Tumor Mutational Burden (TMB)
- High TMB correlates with greater neoantigen load and increased response to checkpoint blockade.
- While not routinely used, TMB is emerging as a complementary biomarker in NSCLC.
Genomic Alterations
- EGFR and ALK mutations are typically less responsive to PD-1/PD-L1 inhibition.
- PD-L1 testing must be integrated with molecular profiling for EGFR, ALK, ROS1, BRAF, KRAS, MET, RET, and HER2.

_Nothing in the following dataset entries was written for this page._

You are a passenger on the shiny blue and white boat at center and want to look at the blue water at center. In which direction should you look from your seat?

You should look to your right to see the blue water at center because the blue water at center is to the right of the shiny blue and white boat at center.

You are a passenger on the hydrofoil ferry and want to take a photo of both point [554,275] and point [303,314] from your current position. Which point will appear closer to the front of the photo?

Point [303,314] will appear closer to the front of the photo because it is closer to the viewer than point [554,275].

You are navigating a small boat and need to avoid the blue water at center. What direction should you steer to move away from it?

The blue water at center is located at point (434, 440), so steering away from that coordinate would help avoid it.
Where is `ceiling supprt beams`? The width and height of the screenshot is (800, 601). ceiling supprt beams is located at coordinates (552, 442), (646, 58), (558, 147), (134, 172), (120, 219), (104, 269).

Frontline Treatment Strategies Based on PD-L1 Levels
| PD-L1 Status (TPS) | Recommended Strategy |
|---|---|
| ≥ 50% | Monotherapy with pembrolizumab or cemiplimab |
| 1–49% | Combination of PD-1 inhibitor with platinum chemo |
| < 1% | Chemo-immunotherapy combinations or clinical trials |
Clinical decision-making also considers:
- Performance status (ECOG PS)
- Comorbidities
- Driver mutations
- Metastatic burden (especially brain/liver involvement)

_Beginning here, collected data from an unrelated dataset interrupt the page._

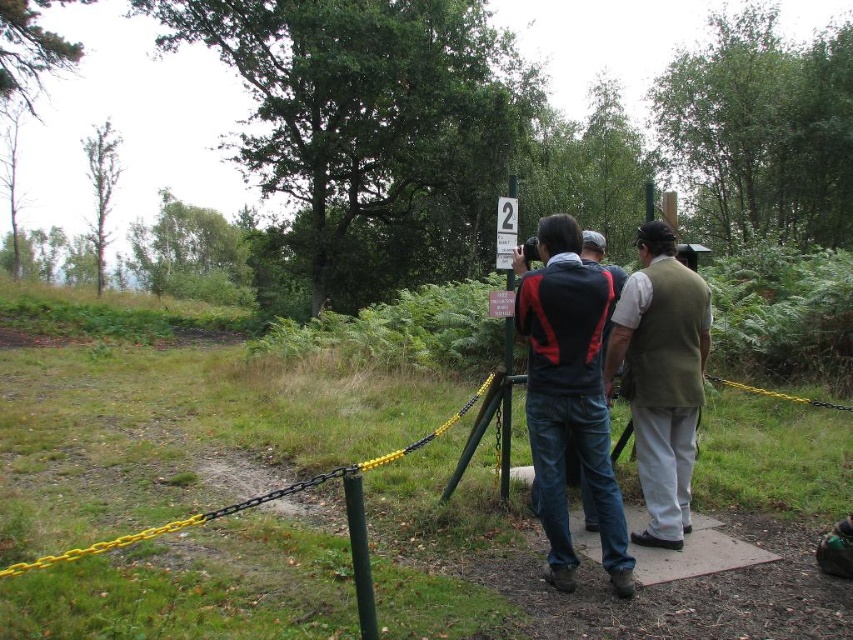
You are part of a group standing on a concrete platform in a park. You need to take a photo of the white plastic sign at center without moving closer to it. The green metallic pole at center is blocking your view. Can you move around the pole to get an unobstructed shot?

The green metallic pole at center is closer to the viewer than the white plastic sign at center, so moving around the pole could allow you to position yourself where the pole no longer blocks your view of the sign.

You are a photographer standing on a concrete platform in a park. You need to take a photo that includes both the green metallic pole at center and the white plastic sign at center. Which object should you focus on first if you want the taller object to be in sharp focus?

The green metallic pole at center is much taller than the white plastic sign at center, so you should focus on the green metallic pole at center first to ensure it is in sharp focus.

You are standing at the center of the concrete platform and want to take a photo of the khaki cotton vest at center. Where should you position yourself relative to the signpost to ensure the vest is in the frame?

The khaki cotton vest at center is located at point (660, 376), so you should position yourself facing towards the center of the platform to capture the vest in the frame.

Resistance to Immunotherapy in PD-L1 Positive NSCLC
Primary and Acquired Resistance
Despite PD-L1 expression, not all patients respond. Resistance mechanisms include:
- Loss of antigen presentation (e.g., B2M mutations)
- T-cell exclusion due to stromal barriers
- Upregulation of alternate checkpoints (e.g., LAG-3, TIM-3)
- Immunosuppressive cell populations (Tregs, MDSCs)
Overcoming Resistance
- Dual checkpoint blockade (e.g., PD-1 + CTLA-4 inhibitors)
- Targeted therapy combinations (e.g., KRAS + ICI)
- Oncolytic viruses, vaccines, or epigenetic modifiers to reinvigorate immune responses
Future Directions in PD-L1 Positive NSCLC Management
Ongoing Clinical Trials
- PD-1 + TIGIT inhibition (e.g., tiragolumab + atezolizumab)
- Triplet regimens combining immunotherapy, anti-angiogenics, and chemotherapy
- Neoantigen-specific T-cell therapies in high TMB or MSI-H tumors
Liquid Biopsy and Dynamic PD-L1 Monitoring
- Circulating tumor DNA (ctDNA) and exosomal PD-L1 are under evaluation for non-invasive monitoring and predicting relapse or response.
PD-L1 positive NSCLC defines a molecularly and immunologically actionable subset of lung cancer, enabling the integration of immunotherapy as a cornerstone of treatment. PD-L1 testing through validated assays guides frontline decisions, while combination strategies expand therapeutic reach. As our understanding of resistance deepens and novel biomarkers emerge, the future of PD-L1 guided therapy promises increasingly precise, durable, and effective outcomes for patients.